Source texts of formatted documents:

*****

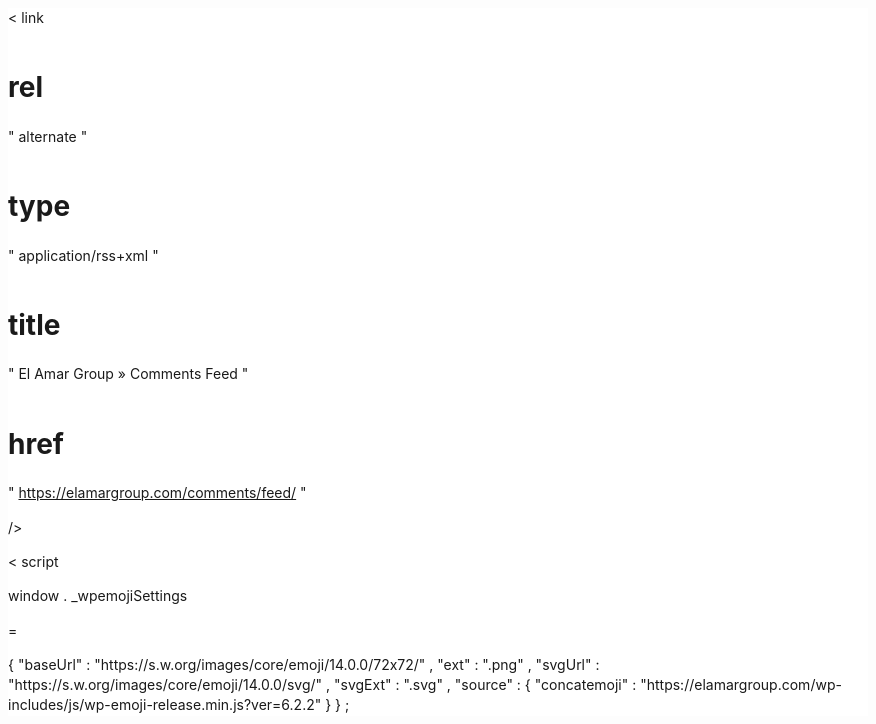 <
link
 
rel
=
"
alternate
"
 
type
=
"
application/rss+xml
"
 
title
=
"
El Amar Group 
&raquo;
 Comments Feed
"
 
href
=
"
https://elamargroup.com/comments/feed/
"
 
/>

<
script
>

window
.
_wpemojiSettings
 
=
 
{
"baseUrl"
:
"https:\/\/s.w.org\/images\/core\/emoji\/14.0.0\/72x72\/"
,
"ext"
:
".png"
,
"svgUrl"
:
"https:\/\/s.w.org\/images\/core\/emoji\/14.0.0\/svg\/"
,
"svgExt"
:
".svg"
,
"source"
:
{
"concatemoji"
:
"https:\/\/elamargroup.com\/wp-includes\/js\/wp-emoji-release.min.js?ver=6.2.2"
}
}
;
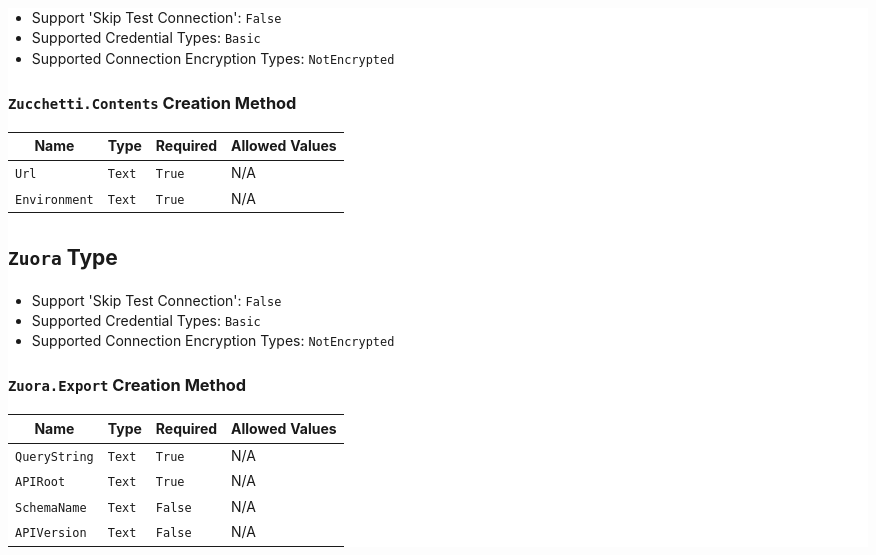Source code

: - Support 'Skip Test Connection': `False`
- Supported Credential Types: `Basic`
- Supported Connection Encryption Types: `NotEncrypted`

### `Zucchetti.Contents` Creation Method

| Name          | Type   | Required | Allowed Values |
| ------------- | ------ | -------- | -------------- |
| `Url`         | `Text` | `True`   | N/A            |
| `Environment` | `Text` | `True`   | N/A            |

## `Zuora` Type

- Support 'Skip Test Connection': `False`
- Supported Credential Types: `Basic`
- Supported Connection Encryption Types: `NotEncrypted`

### `Zuora.Export` Creation Method

| Name          | Type   | Required | Allowed Values |
| ------------- | ------ | -------- | -------------- |
| `QueryString` | `Text` | `True`   | N/A            |
| `APIRoot`     | `Text` | `True`   | N/A            |
| `SchemaName`  | `Text` | `False`  | N/A            |
| `APIVersion`  | `Text` | `False`  | N/A            |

*****

- Work instructions -
Please give the data above again in exact form and omit every picture.

- Response area -
 <
link
 
rel
=
"
alternate
"
 
type
=
"
application/rss+xml
"
 
title
=
"
El Amar Group 
&raquo;
 Comments Feed
"
 
href
=
"
https://elamargroup.com/comments/feed/
"
 
/>

<
script
>

window
.
_wpemojiSettings
 
=
 
{
"baseUrl"
:
"https:\/\/s.w.org\/images\/core\/emoji\/14.0.0\/72x72\/"
,
"ext"
:
".png"
,
"svgUrl"
:
"https:\/\/s.w.org\/images\/core\/emoji\/14.0.0\/svg\/"
,
"svgExt"
:
".svg"
,
"source"
:
{
"concatemoji"
:
"https:\/\/elamargroup.com\/wp-includes\/js\/wp-emoji-release.min.js?ver=6.2.2"
}
}
;
Source code

: - Support 'Skip Test Connection': `False`
- Supported Credential Types: `Basic`
- Supported Connection Encryption Types: `NotEncrypted`

### `Zucchetti.Contents` Creation Method

| Name          | Type   | Required | Allowed Values |
| ------------- | ------ | -------- | -------------- |
| `Url`         | `Text` | `True`   | N/A            |
| `Environment` | `Text` | `True`   | N/A            |

## `Zuora` Type

- Support 'Skip Test Connection': `False`
- Supported Credential Types: `Basic`
- Supported Connection Encryption Types: `NotEncrypted`

### `Zuora.Export` Creation Method

| Name          | Type   | Required | Allowed Values |
| ------------- | ------ | -------- | -------------- |
| `QueryString` | `Text` | `True`   | N/A            |
| `APIRoot`     | `Text` | `True`   | N/A            |
| `SchemaName`  | `Text` | `False`  | N/A            |
| `APIVersion`  | `Text` | `False`  | N/A            |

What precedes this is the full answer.